• **文档片段**:
********
E - Find The Multiple

Given a positive integer n, write a program to find out a nonzero multiple m of n whose decimal representation contains only the digits 0 and 1. You may assume that n is not greater than 200 and there is a corresponding m containing no more than 100 decimal digits.

Input

The input file may contain multiple test cases. Each line contains a value of n (1 <= n <= 200). A line containing a zero terminates the input.

Output

For each value of n in the input print a line containing the corresponding value of m. The decimal representation of m must not contain more than 100 digits. If there are multiple solutions for a given value of n, any one of them is acceptable.

Sample Input

2 6 19 0

Sample Output

10 100100100100100100 111111111111111111

題意：求n的任意一個倍數m,即m%n=0, m要滿足m的每一位要麼是1要麼0.

思路：這道題可以用深度優先搜尋來做，我們以a=1為頂點開始搜尋。

把a的值更新為a=a*10 ,    dfs(a), 或者a=a*10+1,  dfs(a);如果a%n==0,就往回回溯，或者搜尋的深度大於等於19的話，也要回溯。

#include<cstdio>
#include<cstdlib>
#include<cstring>
#include<iostream>
#include<stack>
#include<algorithm>
using namespace std;
const int maxn=100005;
#define LL long long
int vis[maxn];
stack<int>s;
LL flag=0;
LL n;
void dfs(LL a,int t)
{
    if(t>=19)
    return ;
    if(flag)
        return ;
    if(a%n==0)
    {
        flag=1;
        printf("%lld\n",a);
        return ;
    }
    else
    {
        dfs(a*10,t+1);
        dfs(a*10+1,t+1);
    }

}
int main()
{
    while(~scanf("%lld",&n)&&n)
    {
        flag=0;
        dfs(1,0);

    }
    return 0;
}
********
• **练习要求**:
#1 请把这篇题解中以包含“For each value”的文字开头、到“them is acceptable.”为止的那一段原样照录下来。
#2 根据这篇题解的思路，除了a%n==0的情况之外，搜索在什么条件下也要回溯？

• **给定材料**:
********
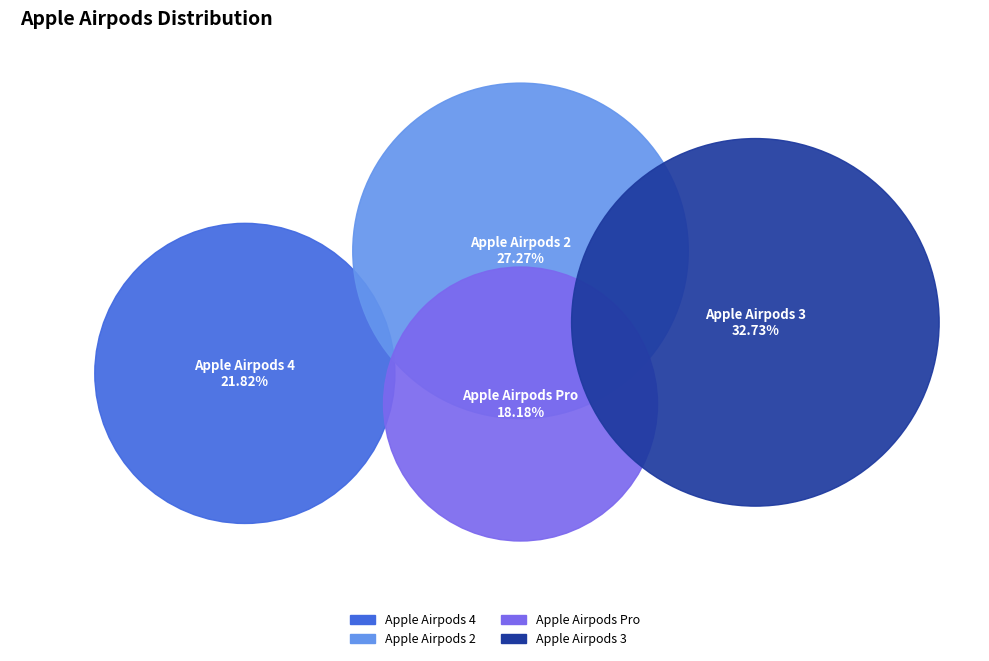

Approximately how many times larger is the value at Apple Airpods 4 compared to Apple Airpods 2?

0.8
********
• **练习解答**:
#1
For each value of n in the input print a line containing the corresponding value of m. The decimal representation of m must not contain more than 100 digits. If there are multiple solutions for a given value of n, any one of them is acceptable.

#2 搜索深度大于等于19时也要回溯。